*PASSAGE SHOWN*.
____________

Harvey McGavin, recently returned from Bosnia, files a three-page report on what the future holds for children after the bitter war that shattered their country. If you want to see what war can do, go to Grbavica. Grbavica was the front line in Sarajevo, a grid of leafy streets and blocks of flats from which Serbian snipers picked off their targets.
Under the Dayton agreement signed last December, the Serbs handed Grbavica back to the Bosnians. On their way out, they torched the area, burning belongings on the streets.
It is an eerie place. People live here now, but it will be a long time before life returns to normal. They still have to queue for water, but at least they can walk the streets. Other areas are out of bounds - cordoned off until they can be cleared of mines.
Ida was a pupil at the III Gimnazija Braca Ribar in Grbavica when the fighting began. She was evacuated in a convoy of women and children and held hostage by the Serbs for three days. As a refugee, she finished her education in six different schools. She hasn't seen her old school for four years.
It's changed a lot. The corridors are quiet, scattered with glass and plaster. Downstairs, there are sandbags piled up against an office window and, on the wall, obscene graffiti in bad English. Upstairs, the classrooms are awash with rubbish.
On a map of Yugoslavia, someone has drawn the outline of Bosnia in rough defiant strokes of green marker pen. There's an old class photograph, three rows of smiling children with their teacher at the back. Where are they now? Those two joined the Chetniks, he was shot by a sniper, that girl was raped and killed.
Ida starts sifting through the debris, looking for something from her past. Does it make her sad? "Four years is four years - a lot has happened." She can remember the barricades going up, thinking that the war would only last a few months, but she doesn't really like talking about it.
Ruined buildings can be rebuilt, books can be bought and teachers trained. But no amount of money can wipe out the memory of mortar attacks, compensate for the death of classmates or make up for the trauma of living your teenage years in the midst of war.
More than half of Bosnia's schools were damaged in the fighting. To repair them will cost something like Pounds 100 million. The number of primary and secondary teachers has halved, from around 31,500 in 1991 to 16,000 today. Some have been killed, many have become refugees and others joined the brain drain of professionals who left the country when war began. The ministry of education believes as many as 4,000 teachers are abroad and hopes to persuade some of them to return.
In the meantime, around 8,000 adults who worked as volunteer teachers during the war are to be offered proper training. Teachers have just begun to be paid again and Pounds 20 a month may not be much of an incentive for exiled teachers, but it's better than nothing, which is what those that stayed were earning.

____________

*LISTED RECORDS*.
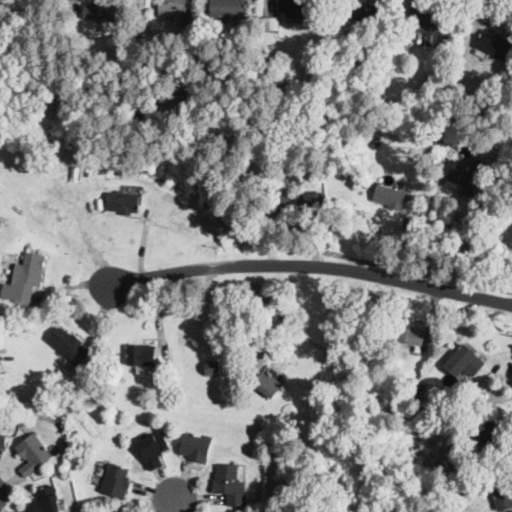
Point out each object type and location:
building: (173, 7)
building: (228, 8)
building: (295, 8)
building: (296, 8)
building: (228, 9)
building: (174, 10)
building: (101, 11)
building: (102, 12)
building: (365, 13)
building: (272, 22)
building: (427, 25)
building: (426, 26)
building: (494, 44)
building: (494, 45)
building: (331, 51)
building: (274, 61)
building: (385, 62)
building: (373, 63)
building: (312, 78)
building: (276, 79)
building: (184, 80)
building: (430, 85)
building: (446, 133)
building: (377, 142)
building: (443, 159)
building: (49, 171)
building: (121, 171)
building: (73, 173)
building: (330, 173)
building: (466, 177)
building: (463, 182)
building: (288, 196)
building: (389, 196)
building: (391, 198)
building: (316, 200)
building: (123, 202)
building: (122, 203)
building: (292, 204)
building: (508, 235)
building: (509, 237)
building: (7, 256)
road: (314, 265)
building: (25, 277)
building: (26, 278)
road: (220, 321)
building: (408, 334)
building: (413, 334)
building: (69, 345)
building: (69, 345)
building: (141, 354)
building: (142, 356)
building: (465, 362)
building: (464, 363)
building: (213, 368)
building: (213, 368)
building: (270, 380)
building: (268, 384)
building: (420, 389)
building: (111, 395)
building: (488, 433)
building: (489, 435)
building: (3, 439)
building: (3, 439)
building: (195, 446)
building: (196, 447)
building: (154, 448)
building: (154, 449)
building: (33, 453)
building: (34, 454)
building: (116, 480)
building: (117, 481)
building: (230, 483)
building: (230, 484)
building: (502, 493)
building: (503, 494)
building: (45, 499)
building: (46, 501)
road: (175, 504)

____________

*TASKS AND EXERCISES*.
a: In the report on Bosnia's children, how many primary and secondary teachers did the country have in 1991?
b: Reproduce the report on Bosnia's children word for word between "Ida starts sifting" and "midst of war.", inclusive.
c: Pick up the report on Bosnia's children after its final sentence and keep writing it.

*RESPONSES BY TASK*.
a: Around 31,500.

b:
Ida starts sifting through the debris, looking for something from her past. Does it make her sad? "Four years is four years - a lot has happened." She can remember the barricades going up, thinking that the war would only last a few months, but she doesn't really like talking about it.
Ruined buildings can be rebuilt, books can be bought and teachers trained. But no amount of money can wipe out the memory of mortar attacks, compensate for the death of classmates or make up for the trauma of living your teenage years in the midst of war.

c:
One of the most pressing needs is for books. Centuries-worth of cultural treasures perished in the attack on Sarajevo's library and booksellers plying dog-eared paperbacks are a common sight on the city's streets. In the schools, pre-war literature is often no longer appropriate and ethnic divisions are appearing in the classroom.
Teachers in Croat-majority areas of the federation recently refused to use newly-printed textbooks covering Bosnian history, language and culture. The history books are hurriedly being rewritten in Bosnian, Croat or Serb, but with minor, telltale differences.
An unwelcome but necessary addition to the curriculum has been mine-awareness classes. The Red Cross is about to launch the first co-ordinated school education programme with graphic artwork designed by Sarajevan youngsters. The message: "Mi ne mine" ("We don't like mines"), is simple, and the image, of a maimed limb, is stark.
There are anything between two and six million mines in Bosnia. Sarajevo's Kosevo hospital receives mine casualties every day and clearance is a task that will take a generation to accomplish.
"Most kids have a pretty fair idea of what mines look like," says Paul Davis, mine information officer with the International Red Cross. "The trouble is, kids are smaller, they can get into derelict buildings that might be booby-trapped, and they like to play dangerous games."
"We are training local people to work in schools. The last thing you want to do is explain to kids how mines work, that can give them a false sense of security. We have to make them afraid of mines. This problem is going to be around for 20 or 30 years yet so we have to set up local organisations to last that long."
As well as the long-term rebuilding and repair programmes, Bosnia will also have to redefine the role of education in a post-Communist market economy, a task it was just beginning when war broke out.